Petrominerales, an 80.7% owned subsidiary of Petrobank Energy and Resources, announces that the second test interval in the Corcel-1 exploration well has tested at initial rates of 1,500 to 2,300 barrels per day of 28 degree API oil, with no water, from the lower Mirador interval. These rates were achieved with maximum drawdown of 17% from a sand interval with 58 feet of net pay, using a jet pump configuration that limits the ability to produce the zone at full capability.

We now plan to complete and test the upper Mirador interval commingled with the recently tested lower Mirador interval using the jet pump.

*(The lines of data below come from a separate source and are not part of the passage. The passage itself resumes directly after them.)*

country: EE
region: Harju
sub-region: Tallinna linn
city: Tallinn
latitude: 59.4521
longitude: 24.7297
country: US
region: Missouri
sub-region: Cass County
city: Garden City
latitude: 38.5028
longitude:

Based on log analysis, this upper Mirador zone contains 42 feet of potential oil pay. The results from the entire Mirador section are expected over the next week.

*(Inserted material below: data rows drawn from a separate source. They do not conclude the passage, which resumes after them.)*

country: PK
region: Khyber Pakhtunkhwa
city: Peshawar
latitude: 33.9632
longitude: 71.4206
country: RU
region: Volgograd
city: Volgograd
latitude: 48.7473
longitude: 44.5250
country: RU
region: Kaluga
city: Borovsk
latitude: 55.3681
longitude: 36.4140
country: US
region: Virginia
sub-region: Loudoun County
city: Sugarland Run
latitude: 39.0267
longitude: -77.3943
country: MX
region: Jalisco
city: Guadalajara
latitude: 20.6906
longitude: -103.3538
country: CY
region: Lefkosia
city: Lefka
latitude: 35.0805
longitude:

As previously announced, the first zone completed in the Corcel-1 exploration well tested at initial rates of 970 to 1,200 barrels per day of 31 degree API oil, with no water, from the Guadalupe formation, which was the lowermost of our three planned test intervals. This Guadalupe interval comprises 40 feet of net pay and was also tested using a jet pump configuration, limiting the ability to produce at full capability. The productivity index calculated from the initial test indicates that with the installation of a properly sized electric submersible pump, the Guadalupe could produce at initial rates of up to 2,500 barrels per day.

We have also started construction of a second drilling pad and expect to spud our second Corcel well in August 2007. The drilling rig will remain in the Llanos Basin to accelerate this ongoing exploration and delineation program.

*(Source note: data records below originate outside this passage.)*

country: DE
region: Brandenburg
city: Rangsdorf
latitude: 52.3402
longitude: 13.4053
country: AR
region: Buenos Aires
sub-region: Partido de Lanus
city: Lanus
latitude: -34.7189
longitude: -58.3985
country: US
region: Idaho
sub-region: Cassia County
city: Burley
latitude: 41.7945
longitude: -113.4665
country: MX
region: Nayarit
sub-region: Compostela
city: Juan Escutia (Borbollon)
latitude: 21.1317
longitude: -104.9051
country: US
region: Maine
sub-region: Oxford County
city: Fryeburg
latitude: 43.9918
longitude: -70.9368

The Corcel Block is situated in a drier region of the Llanos Basin and we have an all-weather road to this location which will accommodate year round production from the well. The ultimate size of the discovery will be defined through long-term testing and additional delineation drilling. Petrominerales has identified five additional Corcel prospects from our 47 square kilometer 3D seismic survey, which covers approximately 15% of the 79,815-acre Block. In addition, an early 2008 3D seismic program is planned for our 26,341-acre Guatiquia Block, which adjoins the Corcel Block to the south.

Corcel-1 was the fourth well of our five well 2007 exploration drilling program in the Llanos and Putumayo Basins; four wells have now been drilled in the Llanos and one well remains to be drilled in the Putumayo. Our drilling rig, currently working in the Orito Block in the Putumayo Basin, will be used to drill our Conga-1 exploration well on the Las Aguilas Block offsetting Orito. This well is expected to spud in September. Earlier in 2007, we drilled the Ojo de Tigre-2 discovery on the Joropo Block. Our other two Llanos Basin exploration wells were abandoned.

Petrominerales holds over 1.5 million acres of land in Colombia, on which we have acquired 357 square kilometers of 3D seismic and reprocessed all available 2D seismic data. This work program has generated 18 additional leads and prospects on these lands. We plan to acquire an additional 140 square kilometers of 3D seismic and 576 kilometers of reconnaissance 2D seismic. In 2008, we plan to drill up to eight further exploration wells focused primarily in the Llanos Basin.